## REQUIRED WORK
Go through the material below and copy all lines with "moved".
_ _ _ _ _
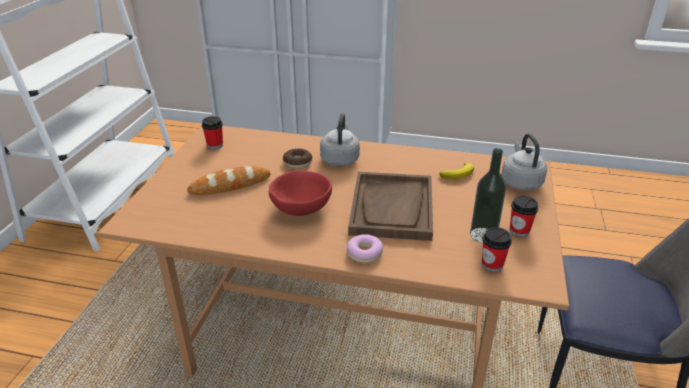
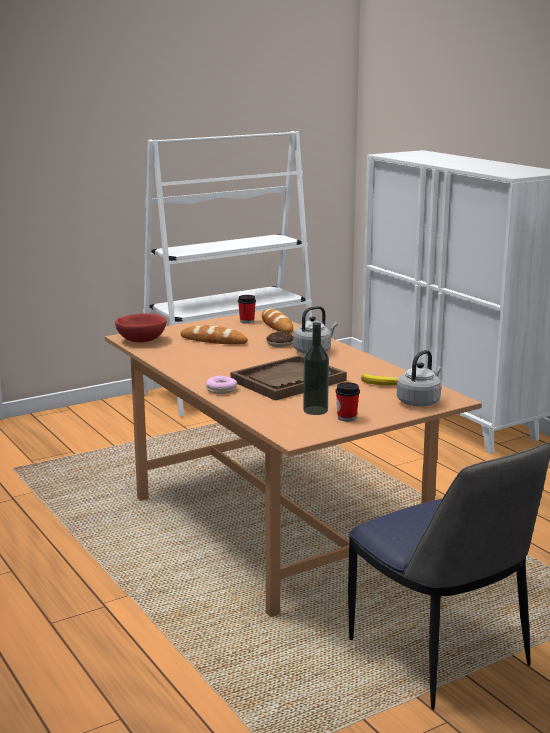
camera: 45 degrees right, 15 degrees down
red bowl [269,170,332,216] -> red bowl moved to [115,314,166,342]
cup [482,227,512,272] -> none
none -> bread [262,308,293,333]

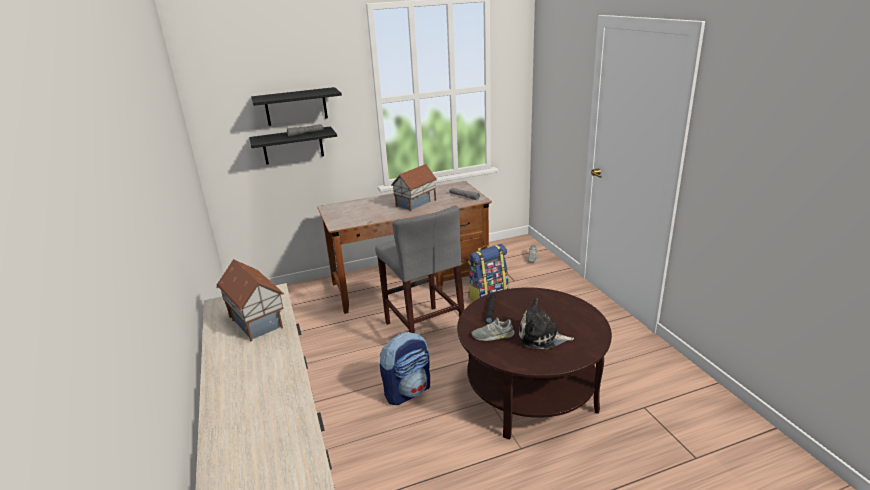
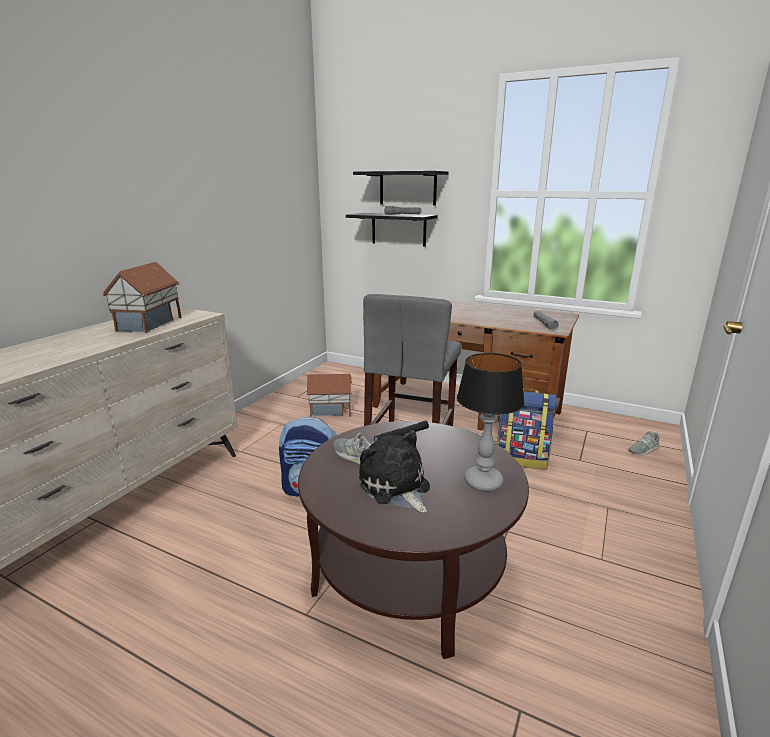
camera: 45 degrees right, 5 degrees down
toy house [391,164,437,211] -> toy house moved to [306,374,352,417]
none -> table lamp [457,353,525,491]

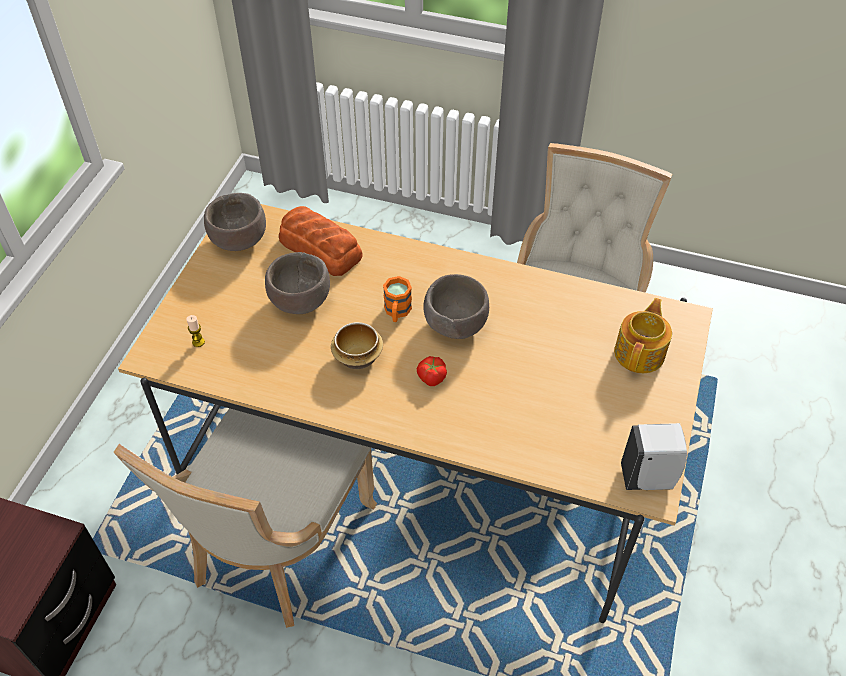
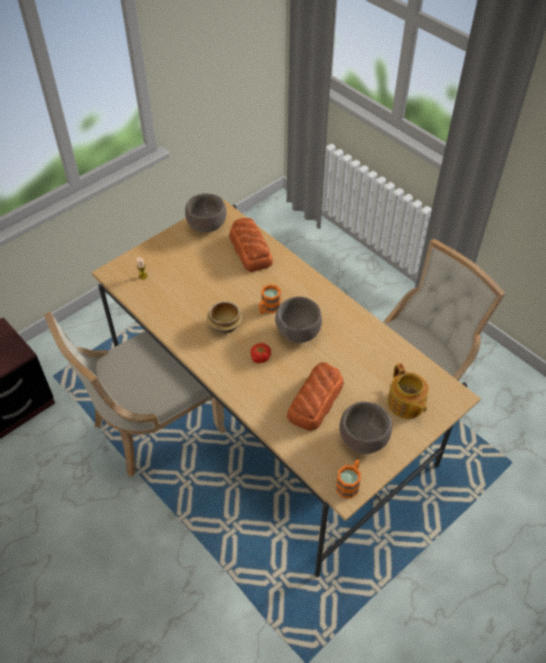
camera: 30 degrees right, 0 degrees up
brown bowl [265,252,330,314] -> brown bowl moved to [339,402,392,454]
teapot [614,298,672,373] -> teapot turned 105 degrees clockwise [387,363,429,419]
white soap dispenser [621,423,687,490] -> orange mug [336,460,361,498]
none -> bread [287,362,344,431]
_ _ _ _ _
## RESULT
red bowl [269,170,332,216] -> red bowl moved to [115,314,166,342]
toy house [391,164,437,211] -> toy house moved to [306,374,352,417]
brown bowl [265,252,330,314] -> brown bowl moved to [339,402,392,454]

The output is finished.